Collected data
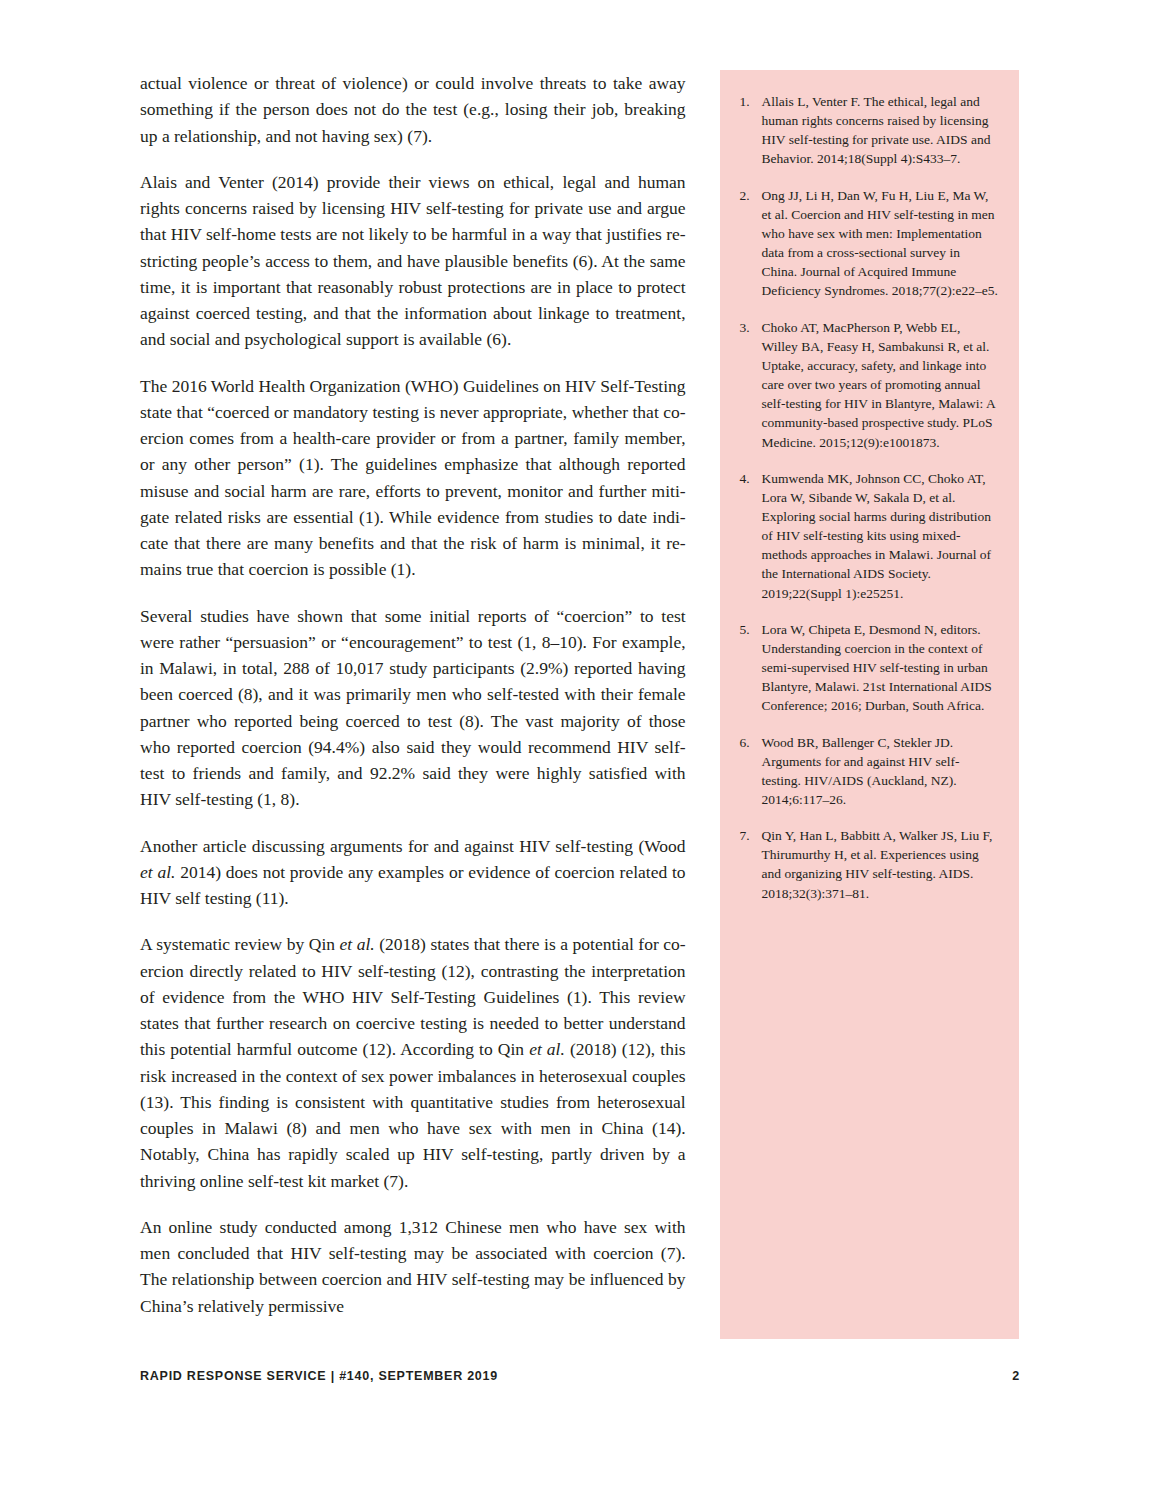actual violence or threat of violence) or could involve threats to take away something if the person does not do the test (e.g., losing their job, breaking up a relationship, and not having sex) (7).
Alais and Venter (2014) provide their views on ethical, legal and human rights concerns raised by licensing HIV self-testing for private use and argue that HIV self-home tests are not likely to be harmful in a way that justifies restricting people’s access to them, and have plausible benefits (6). At the same time, it is important that reasonably robust protections are in place to protect against coerced testing, and that the information about linkage to treatment, and social and psychological support is available (6).
The 2016 World Health Organization (WHO) Guidelines on HIV Self-Testing state that “coerced or mandatory testing is never appropriate, whether that coercion comes from a health-care provider or from a partner, family member, or any other person” (1). The guidelines emphasize that although reported misuse and social harm are rare, efforts to prevent, monitor and further mitigate related risks are essential (1). While evidence from studies to date indicate that there are many benefits and that the risk of harm is minimal, it remains true that coercion is possible (1).
Several studies have shown that some initial reports of “coercion” to test were rather “persuasion” or “encouragement” to test (1, 8–10). For example, in Malawi, in total, 288 of 10,017 study participants (2.9%) reported having been coerced (8), and it was primarily men who self-tested with their female partner who reported being coerced to test (8). The vast majority of those who reported coercion (94.4%) also said they would recommend HIV self-test to friends and family, and 92.2% said they were highly satisfied with HIV self-testing (1, 8).
Another article discussing arguments for and against HIV self-testing (Wood et al. 2014) does not provide any examples or evidence of coercion related to HIV self testing (11).
A systematic review by Qin et al. (2018) states that there is a potential for coercion directly related to HIV self-testing (12), contrasting the interpretation of evidence from the WHO HIV Self-Testing Guidelines (1). This review states that further research on coercive testing is needed to better understand this potential harmful outcome (12). According to Qin et al. (2018) (12), this risk increased in the context of sex power imbalances in heterosexual couples (13). This finding is consistent with quantitative studies from heterosexual couples in Malawi (8) and men who have sex with men in China (14). Notably, China has rapidly scaled up HIV self-testing, partly driven by a thriving online self-test kit market (7).
An online study conducted among 1,312 Chinese men who have sex with men concluded that HIV self-testing may be associated with coercion (7). The relationship between coercion and HIV self-testing may be influenced by China’s relatively permissive
Allais L, Venter F. The ethical, legal and human rights concerns raised by licensing HIV self-testing for private use. AIDS and Behavior. 2014;18(Suppl 4):S433–7.
Ong JJ, Li H, Dan W, Fu H, Liu E, Ma W, et al. Coercion and HIV self-testing in men who have sex with men: Implementation data from a cross-sectional survey in China. Journal of Acquired Immune Deficiency Syndromes. 2018;77(2):e22–e5.
Choko AT, MacPherson P, Webb EL, Willey BA, Feasy H, Sambakunsi R, et al. Uptake, accuracy, safety, and linkage into care over two years of promoting annual self-testing for HIV in Blantyre, Malawi: A community-based prospective study. PLoS Medicine. 2015;12(9):e1001873.
Kumwenda MK, Johnson CC, Choko AT, Lora W, Sibande W, Sakala D, et al. Exploring social harms during distribution of HIV self-testing kits using mixed-methods approaches in Malawi. Journal of the International AIDS Society. 2019;22(Suppl 1):e25251.
Lora W, Chipeta E, Desmond N, editors. Understanding coercion in the context of semi-supervised HIV self-testing in urban Blantyre, Malawi. 21st International AIDS Conference; 2016; Durban, South Africa.
Wood BR, Ballenger C, Stekler JD. Arguments for and against HIV self-testing. HIV/AIDS (Auckland, NZ). 2014;6:117–26.
Qin Y, Han L, Babbitt A, Walker JS, Liu F, Thirumurthy H, et al. Experiences using and organizing HIV self-testing. AIDS. 2018;32(3):371–81.
RAPID RESPONSE SERVICE | #140, SEPTEMBER 2019
2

* _The problem_
From the entries, copy every line in which the word "Lora" occurs.

* _Final answer_
Kumwenda MK, Johnson CC, Choko AT, Lora W, Sibande W, Sakala D, et al. Exploring social harms during distribution of HIV self-testing kits using mixed-methods approaches in Malawi. Journal of the International AIDS Society. 2019;22(Suppl 1):e25251.
Lora W, Chipeta E, Desmond N, editors. Understanding coercion in the context of semi-supervised HIV self-testing in urban Blantyre, Malawi. 21st International AIDS Conference; 2016; Durban, South Africa.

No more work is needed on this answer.